ЗАДАНИЕ A:
Пожалуйста, определите, согласуются ли с фрагментом о Маяковском утверждения (i), (ii) и (iii). Для каждого ответьте «да» или «нет» и приведите решающие слова фрагмента дословной цитатой.
(i) Маяковский оценивал Октябрьскую революцию с высот Библии.
(ii) В «Исповеди» Толстой утверждает, что никогда не убивал людей.
(iii) Маяковский обращался к балтийским морякам с призывом предоставить слово «товарищу Маузеру».

ФРАГМЕНТ ТЕКСТА:
Из золотых ножон не вырвешь свой клинок,
Покрытый ржавчиной презренья?..
 
«Поэт», 1838
   В Маяковском пророк проснулся и пророчил – пока его не убили. С высот Библии оценивал он Октябрьскую революцию – все возвышенное и низменное в ней, ее героические подвиги и злодейские ее преступления. Он помнил Исаию: «Я накажу мир за зло, и нечестивых – за беззакония их, и положу конец высокоумию гордых, и уничижу надменность притеснителей; сделаю то, что люди будут дороже чистого золота, и мужи – дороже золота офирского. Для сего потрясу небо, и земля сдвинется с места своего от ярости Господа Саваофа, в день пылающего гнева Его»[44].
   Маяковский взял на себя исполнение Божьих повелений, ибо он удостоверился, что «злодеи злодействуют, и злодействуют злодеи злодейски»[45]. «Кто прольет кровь человеческую, того кровь прольется рукою человека: ибо человек создан по образу Божию»[46]. Читатель! Запомни это повеление Господа и не спеши обвинять Маяковского в пристрастии к насилию. В «Исповеди» своей Толстой кается: «Я убивал людей на войне, вызывал на дуэли, чтобы убить, проигрывал в карты, проедал труды мужиков, казнил их, блудил, обманывал. Ложь, воровство, любодеяния всех родов, пьянство, насилие, убийство. Не было преступления, которого бы я не совершил»[47].
   Христос, учивший не противиться злу насилием, призывающий быть, как дети, пригрозил: «…кто соблазнит одного из малых сих, верующих в Меня, тому лучше было бы, если бы повесили ему мельничный жернов на шею и потопили его во глубине морской»[48]. Это, пожалуй, пострашнее призыва Маяковского к балтийским морякам предоставить слово «товарищу Маузеру».

ИЗВЛЕЧЁННЫЙ МАТЕРИАЛ:
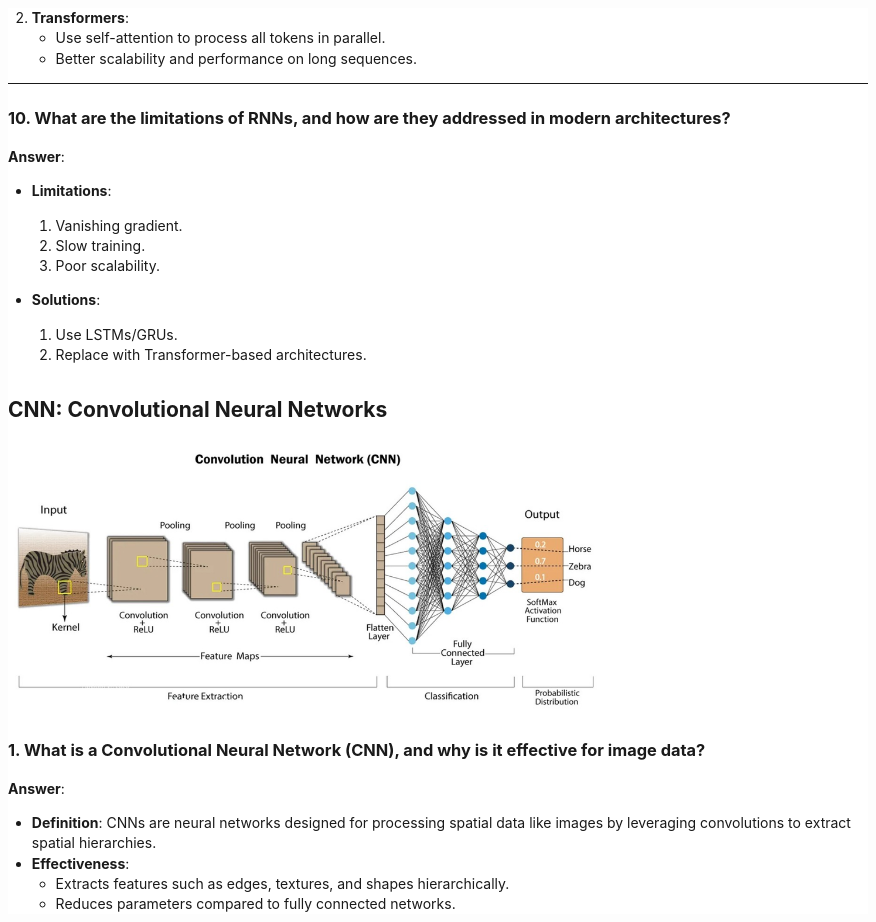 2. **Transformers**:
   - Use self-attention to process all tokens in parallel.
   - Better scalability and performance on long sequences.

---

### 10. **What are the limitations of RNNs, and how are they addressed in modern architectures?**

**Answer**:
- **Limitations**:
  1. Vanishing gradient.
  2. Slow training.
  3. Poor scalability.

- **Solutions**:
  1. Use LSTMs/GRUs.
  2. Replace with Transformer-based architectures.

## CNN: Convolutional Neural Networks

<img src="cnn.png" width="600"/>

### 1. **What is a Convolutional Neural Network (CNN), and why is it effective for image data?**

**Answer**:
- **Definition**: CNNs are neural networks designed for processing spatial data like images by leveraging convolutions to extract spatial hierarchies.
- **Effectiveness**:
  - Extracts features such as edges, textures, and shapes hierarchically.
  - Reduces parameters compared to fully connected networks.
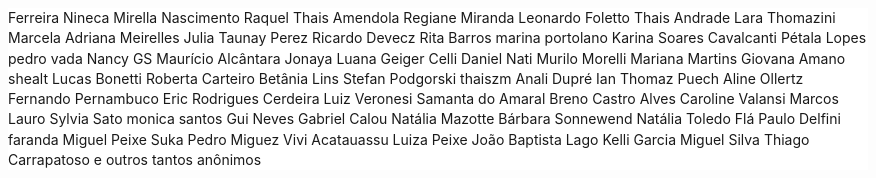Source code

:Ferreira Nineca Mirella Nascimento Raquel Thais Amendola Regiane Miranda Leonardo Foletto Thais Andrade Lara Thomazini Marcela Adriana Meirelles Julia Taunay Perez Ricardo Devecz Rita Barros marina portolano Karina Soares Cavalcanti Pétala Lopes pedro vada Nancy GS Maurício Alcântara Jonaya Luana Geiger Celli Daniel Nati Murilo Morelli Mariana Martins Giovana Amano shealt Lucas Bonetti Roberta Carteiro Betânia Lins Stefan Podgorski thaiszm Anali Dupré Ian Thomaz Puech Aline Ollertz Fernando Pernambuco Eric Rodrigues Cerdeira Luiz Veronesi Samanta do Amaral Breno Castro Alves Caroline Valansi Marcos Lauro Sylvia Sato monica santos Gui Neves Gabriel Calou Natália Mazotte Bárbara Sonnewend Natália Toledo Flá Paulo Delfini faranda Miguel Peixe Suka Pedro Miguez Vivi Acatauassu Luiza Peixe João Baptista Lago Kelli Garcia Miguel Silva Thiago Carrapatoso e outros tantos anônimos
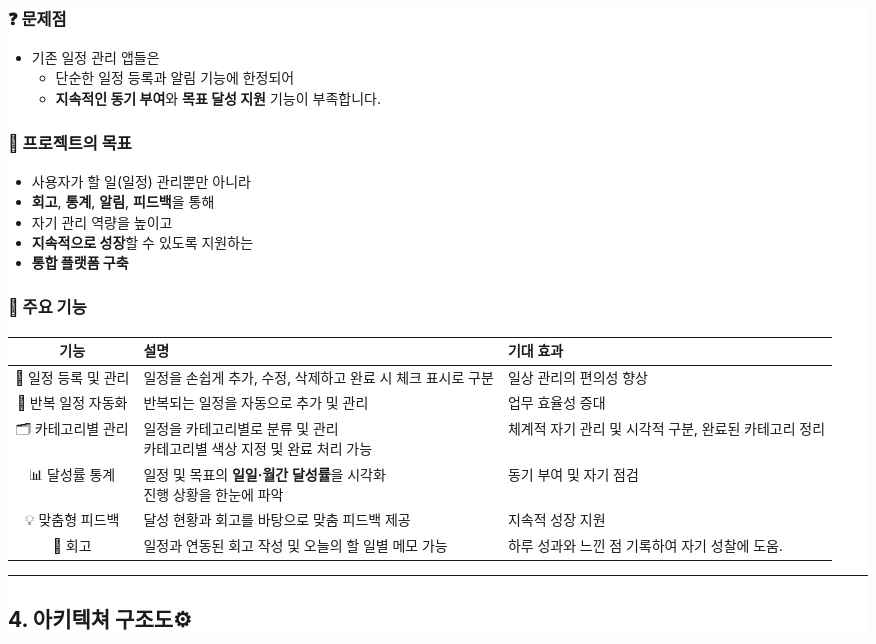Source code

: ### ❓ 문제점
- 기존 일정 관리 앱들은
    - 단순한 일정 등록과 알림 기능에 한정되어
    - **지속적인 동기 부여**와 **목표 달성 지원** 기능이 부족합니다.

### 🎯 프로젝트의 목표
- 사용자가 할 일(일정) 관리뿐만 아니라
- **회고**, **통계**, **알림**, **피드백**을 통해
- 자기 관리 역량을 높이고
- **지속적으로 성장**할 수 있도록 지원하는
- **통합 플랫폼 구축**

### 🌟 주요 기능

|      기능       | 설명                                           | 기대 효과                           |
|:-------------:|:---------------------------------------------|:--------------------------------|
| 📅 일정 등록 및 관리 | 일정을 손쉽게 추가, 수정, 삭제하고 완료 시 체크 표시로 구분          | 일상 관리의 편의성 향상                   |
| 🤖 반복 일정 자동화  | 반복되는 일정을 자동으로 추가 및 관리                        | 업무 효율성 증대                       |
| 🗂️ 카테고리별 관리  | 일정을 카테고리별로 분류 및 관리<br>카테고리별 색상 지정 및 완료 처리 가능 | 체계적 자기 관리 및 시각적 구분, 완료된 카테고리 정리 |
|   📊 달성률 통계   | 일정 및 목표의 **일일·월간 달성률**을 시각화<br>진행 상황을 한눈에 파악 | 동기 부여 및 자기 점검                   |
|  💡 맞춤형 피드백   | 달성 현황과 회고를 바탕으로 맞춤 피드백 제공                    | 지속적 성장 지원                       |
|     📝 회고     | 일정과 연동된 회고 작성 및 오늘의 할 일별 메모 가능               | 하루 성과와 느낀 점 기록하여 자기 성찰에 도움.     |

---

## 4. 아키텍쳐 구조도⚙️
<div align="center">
--
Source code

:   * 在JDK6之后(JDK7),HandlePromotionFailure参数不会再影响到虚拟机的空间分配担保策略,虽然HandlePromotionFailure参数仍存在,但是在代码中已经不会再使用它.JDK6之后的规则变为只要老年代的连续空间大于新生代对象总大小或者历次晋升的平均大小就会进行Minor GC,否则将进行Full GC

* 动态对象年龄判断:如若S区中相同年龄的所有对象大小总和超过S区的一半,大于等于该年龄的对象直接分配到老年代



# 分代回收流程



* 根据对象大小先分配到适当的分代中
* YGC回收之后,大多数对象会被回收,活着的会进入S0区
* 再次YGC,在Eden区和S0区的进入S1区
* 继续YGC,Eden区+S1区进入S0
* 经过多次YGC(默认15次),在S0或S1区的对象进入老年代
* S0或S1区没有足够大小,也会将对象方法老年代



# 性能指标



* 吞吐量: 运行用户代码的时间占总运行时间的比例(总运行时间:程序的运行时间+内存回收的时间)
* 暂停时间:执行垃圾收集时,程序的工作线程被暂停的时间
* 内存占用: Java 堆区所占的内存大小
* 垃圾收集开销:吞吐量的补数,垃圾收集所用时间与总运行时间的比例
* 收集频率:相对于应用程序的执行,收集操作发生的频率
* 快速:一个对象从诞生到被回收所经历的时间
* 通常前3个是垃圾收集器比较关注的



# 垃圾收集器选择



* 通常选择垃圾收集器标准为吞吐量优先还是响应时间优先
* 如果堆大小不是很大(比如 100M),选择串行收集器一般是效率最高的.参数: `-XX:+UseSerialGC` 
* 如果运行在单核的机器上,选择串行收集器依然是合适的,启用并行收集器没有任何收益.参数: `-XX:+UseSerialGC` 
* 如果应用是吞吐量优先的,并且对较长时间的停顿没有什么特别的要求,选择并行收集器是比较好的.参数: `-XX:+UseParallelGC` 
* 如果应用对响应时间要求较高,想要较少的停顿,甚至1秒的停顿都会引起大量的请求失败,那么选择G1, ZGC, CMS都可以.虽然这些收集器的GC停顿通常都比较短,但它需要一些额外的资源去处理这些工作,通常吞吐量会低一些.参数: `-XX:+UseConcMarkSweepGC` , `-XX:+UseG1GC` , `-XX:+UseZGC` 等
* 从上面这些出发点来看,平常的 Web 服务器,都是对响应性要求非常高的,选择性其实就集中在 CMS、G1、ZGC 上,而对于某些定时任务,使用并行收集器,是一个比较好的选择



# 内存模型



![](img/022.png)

ЗАДАНИЕ B:
Покажите каждую строку записей, где встречается слово «What». Строки приводите целиком и без изменений.

ВАШ ОТВЕТ A:
(i) Да: «С высот Библии оценивал он Октябрьскую революцию».
(ii) Нет: «Я убивал людей на войне».
(iii) Да: «к балтийским морякам предоставить слово».

ВАШ ОТВЕТ B:
### 10. **What are the limitations of RNNs, and how are they addressed in modern architectures?**
### 1. **What is a Convolutional Neural Network (CNN), and why is it effective for image data?**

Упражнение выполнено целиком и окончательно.